A partir de ese momento es doblemente tachado de indeseable, insumiso e irrespetuoso por quien grita e insulta. Por una parte tiene el sentimiento de culpa por haberse rebelado contra el padre o la madre, y por otra se siente desgraciado rumiando sin cesar las expresiones de odio que a voz en grito le han repetido hasta la saciedad sus padres.
Vemos que, en cualquier caso, tanto si los gritos e insultos producen en el sujeto ofendido sumisión como si producen una reacción agresiva (calcada de la persona que humilla y ofende), lo que difícilmente producirán es la interiorización, es decir, la reflexión serena y convencida que le lleve a corregir su modo de proceder por convicción, que al fin y al cabo es el objetivo que se ha de lograr en la modificación de toda conducta negativa.
Conductas inadecuadas
Hay varias señales de alarma que indican que nuestras actitudes no son las adecuadas:
1. Pérdida de la naturalidad expresiva, la confianza y la comunicabilidad, de manera demasiado brusca.
2. Disminución del sentido del humor y de las expresiones desenfadadas y aumento rápido de la irritabilidad y, al mismo tiempo, regresión a la pasividad y abandono de responsabilidades.
3. Ausencia del respeto a los hijos, al tiempo que ellos nos imitan, elevando demasiado la voz y respetándonos poco o nada.
4. Transmisión al hijo de inseguridad y baja estima de sí mismo, que admite que es una calamidad como estudiante, como persona, etc.
Alternativas válidas
Acabamos de ver que la excesiva severidad, los comportamientos agresivos, las humillaciones, los insultos y el hacer que el niño se sienta como un ser despreciable, no son una manera eficaz, inteligente y humanitaria de modificar las conductas.
Ya hemos dicho en otro lugar que la buena conducta es algo que debe aprenderse, que no se adquiere de modo natural y que los niños aprenden a comportarse observando el ejemplo que reciben de sus padres, hermanos, parientes, vecinos, amigos y profesores.
También recordamos que la palabra «disciplina» significa aprendizaje y que mediante la buena disciplina es como debe enseñarse a los niños a comportarse de manera adecuada.
En cuanto a las características de una buena disciplina para que sea eficaz, es decir, para que eduque y haga posible la interiorización serena y voluntaria sobre la propia conducta que hay que corregir, la mayoría de los autores señalan las siguientes:
- Inmediata
- Coherente
- Segura
- De fácil aplicación
- Adecuada a la edad del niño
- Justa
- Positiva (ofrece ayuda y alternativa)
- No debe ser humillante ni conducir a la infravaloración o el autodesprecio
- Firme pero cargada de amor y comprensión
- Que no produzca distanciamiento en las relaciones de los padres con los hijos.
¿Cómo reprender?
En la práctica reprender no es discutir y se ha de hacer siempre en privado.
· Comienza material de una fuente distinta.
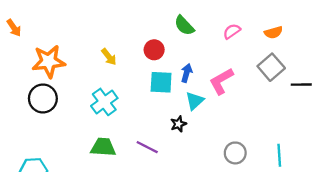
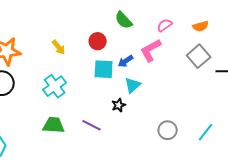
blue arrow: (187, 73) -> (126, 61), turned -140
pink L-shape: (221, 81) -> (151, 50), moved
cyan line: (279, 155) -> (206, 132), turned 42

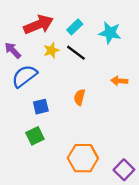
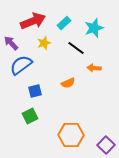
cyan star: (110, 33) -> (94, 28), turned -30
black line: (76, 53) -> (76, 48), moved
orange arrow: (119, 81) -> (94, 68), moved
orange semicircle: (79, 97) -> (68, 83), turned -128

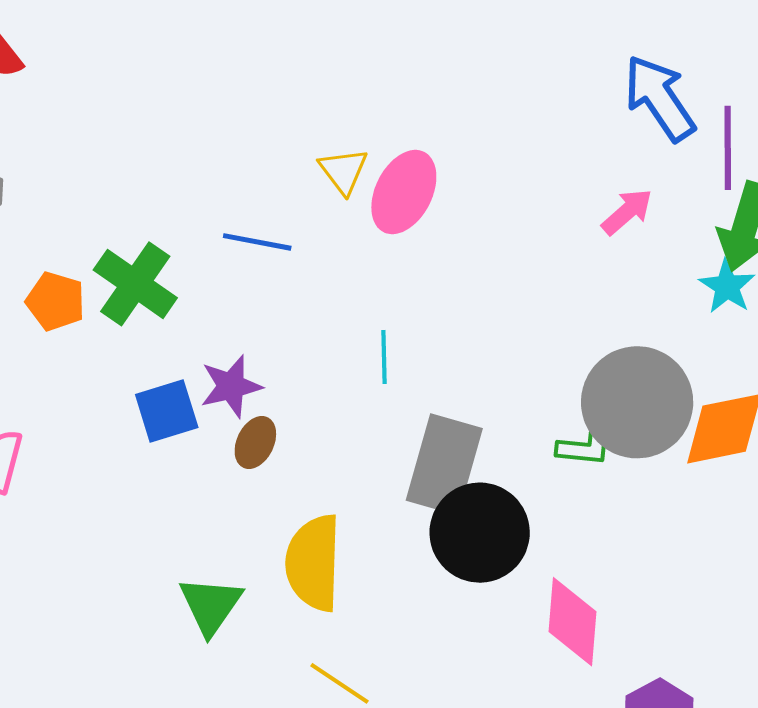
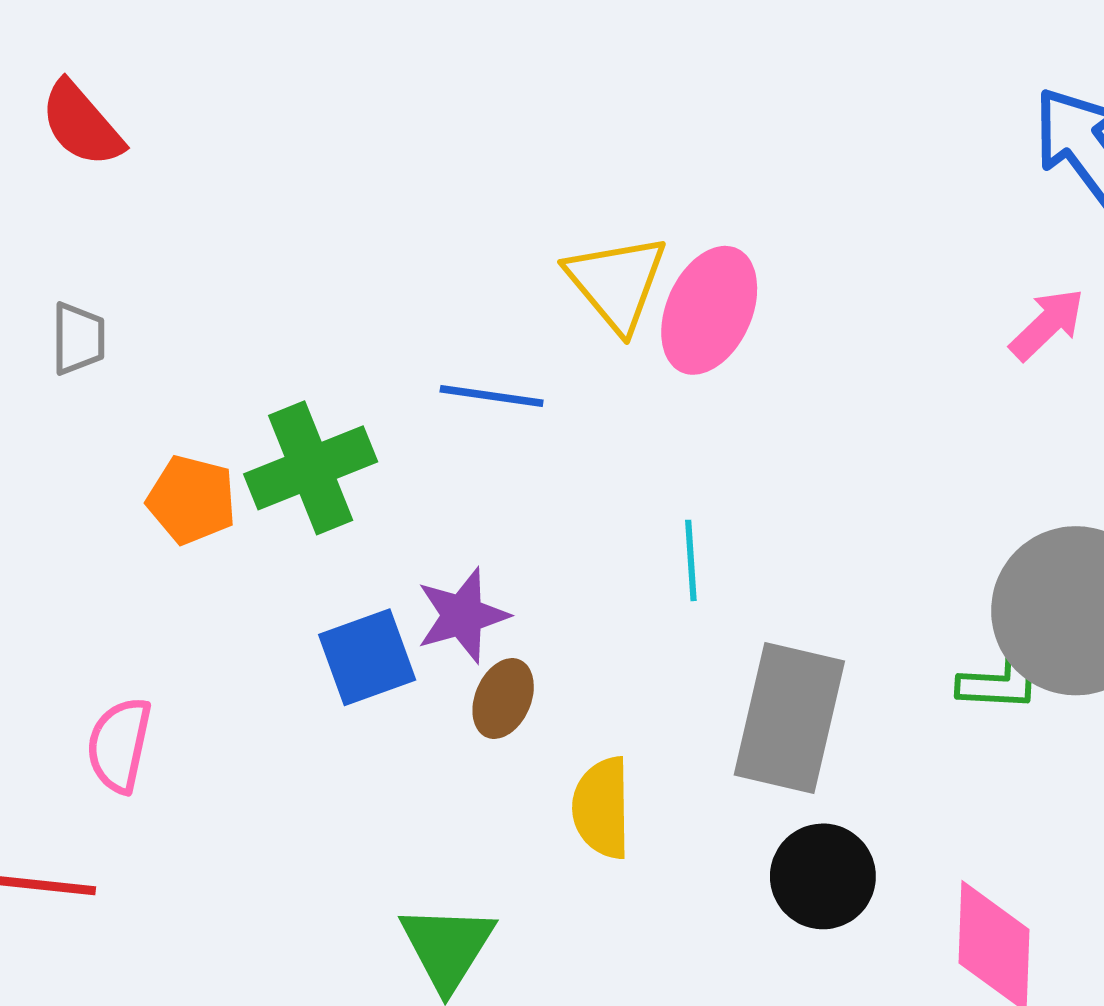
yellow triangle: (343, 171) -> (617, 283), size x1.4
green cross: (135, 284) -> (311, 468), turned 36
black circle: (480, 533) -> (823, 876), moved, size x0.7
yellow semicircle: (314, 563) -> (602, 808), moved, size x0.7

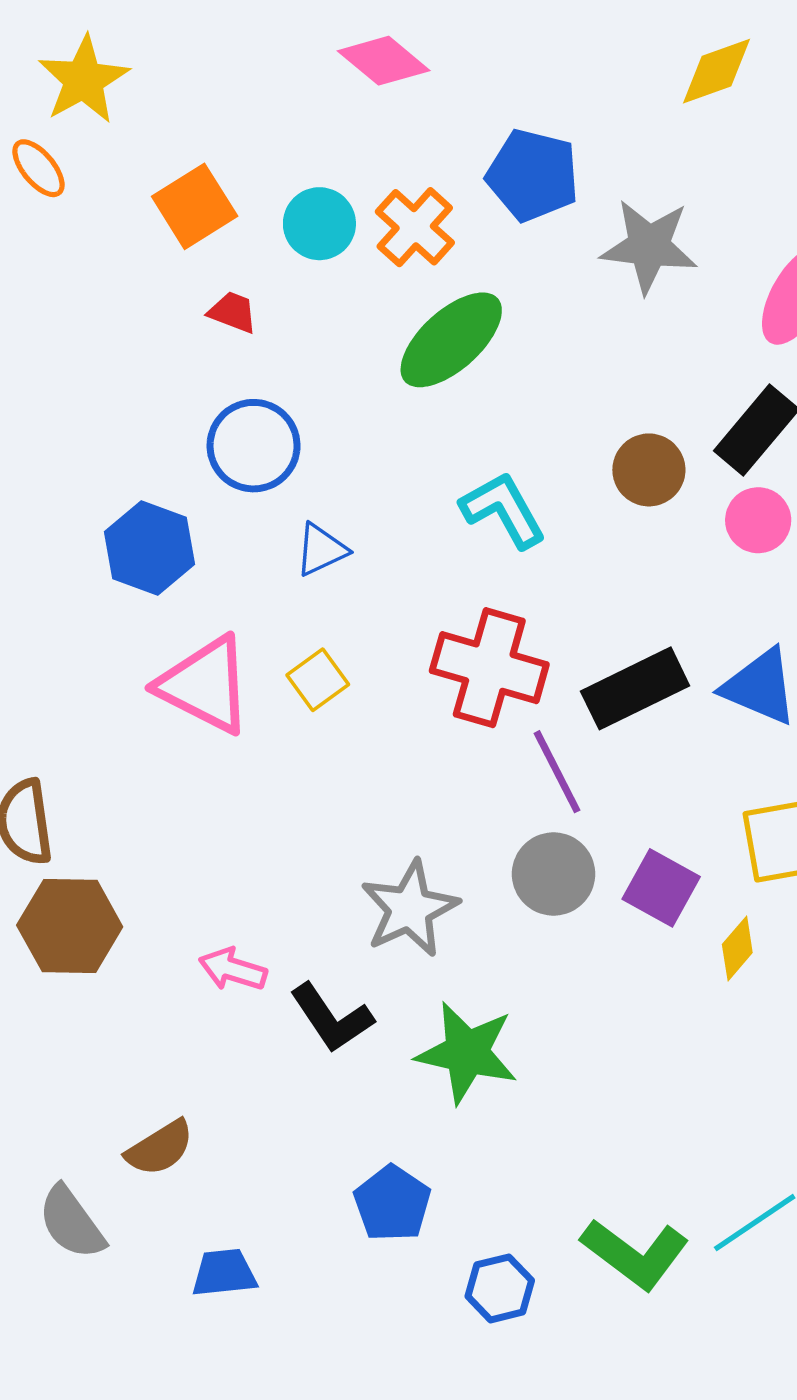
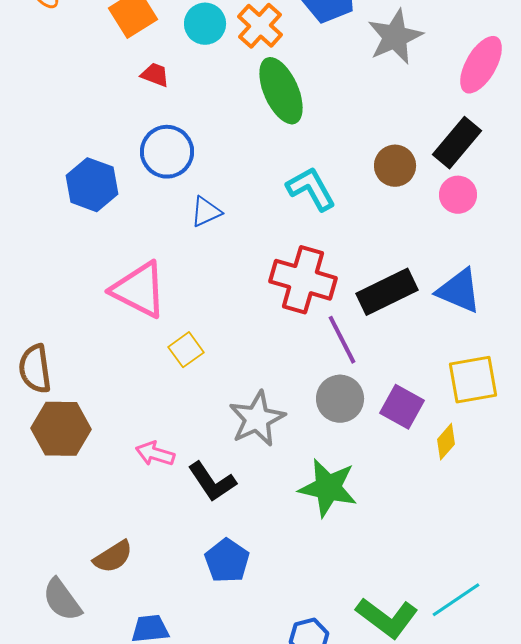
gray star: (649, 246) -> (395, 37), turned -30
green ellipse: (451, 340) -> (281, 91), turned -72
blue hexagon: (149, 548) -> (92, 185), moved
yellow square: (318, 680) -> (186, 350), moved
green star: (467, 1053) -> (328, 488), moved
blue pentagon: (392, 1203) -> (227, 561), moved

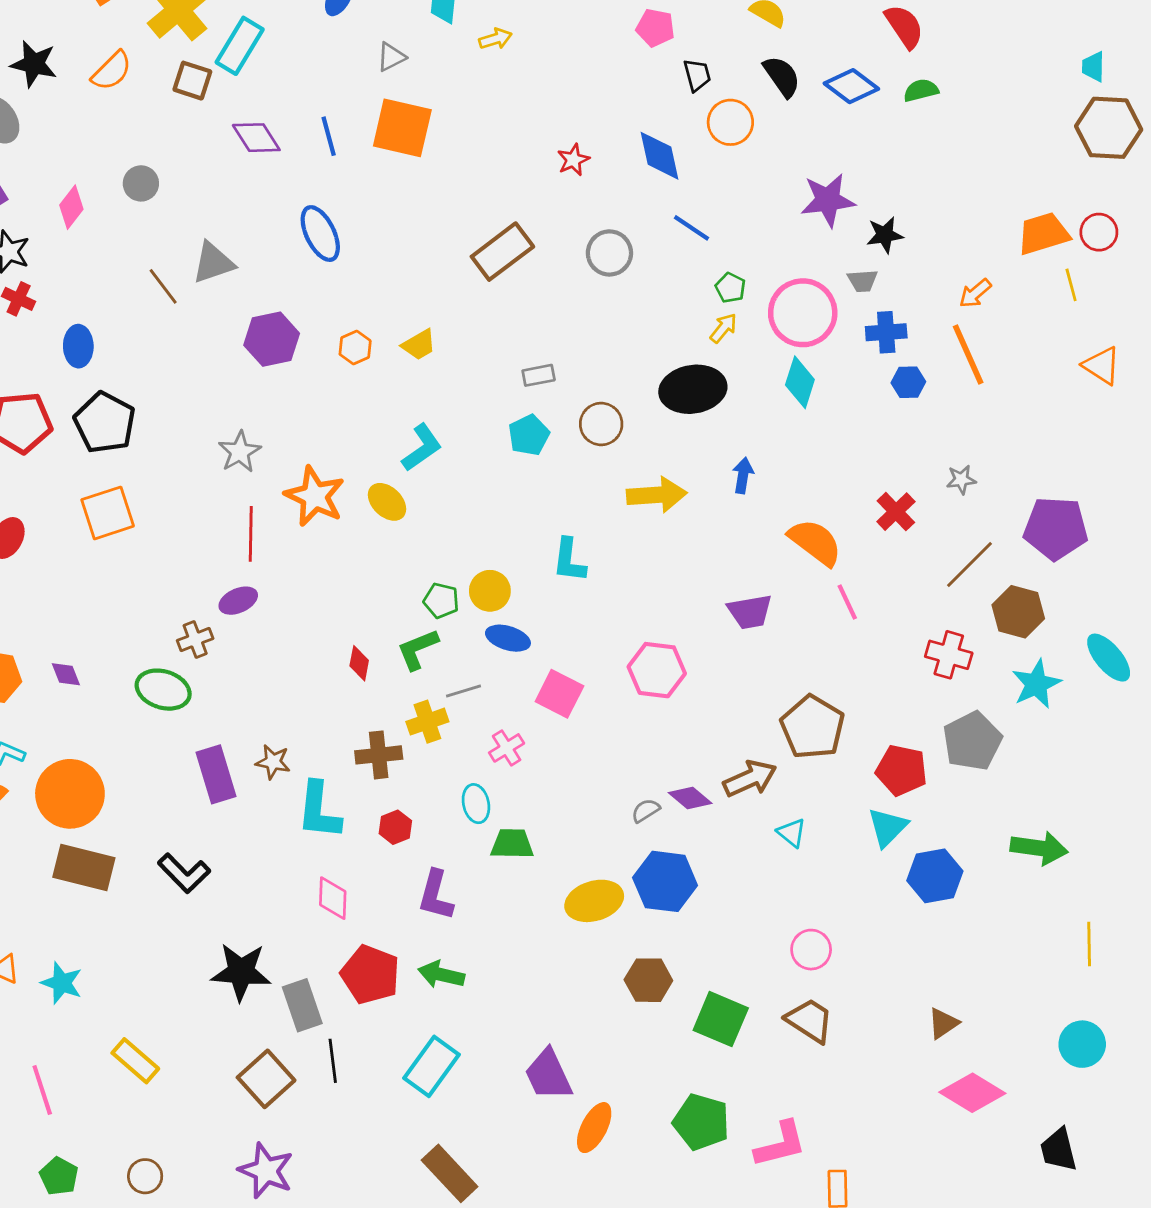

El acto de reprensión no debe ser interrumpido, una vez iniciado, hasta haber completado todo el proceso de corrección.
Hay que procurar estar físicamente muy cerca del niño o del adolescente y expresar lo que se siente ante su mala conducta, con verdadero enfado. Se ha de reprender la conducta, pero no al niño. De manera muy clara hay que expresar lo enfadado que se está, pero sin gestos de odio, sin ira incontrolada y sin despreciar ni humillar. Esta reprensión y enfado deben ser bastante intensos, pero de corta duración. En ningún caso se ha de perseguir todo el día al niño o adolescente machacándolo por su conducta.
Una vez finalizada la reprensión se abraza al niño y, con rostro sonriente, se le anima a corregir su proceder en adelante. Se le invita a manifestar cómo se siente y a establecer un breve diálogo sobre lo ocurrido y lo que piensa hacer en el futuro para comportarse mejor.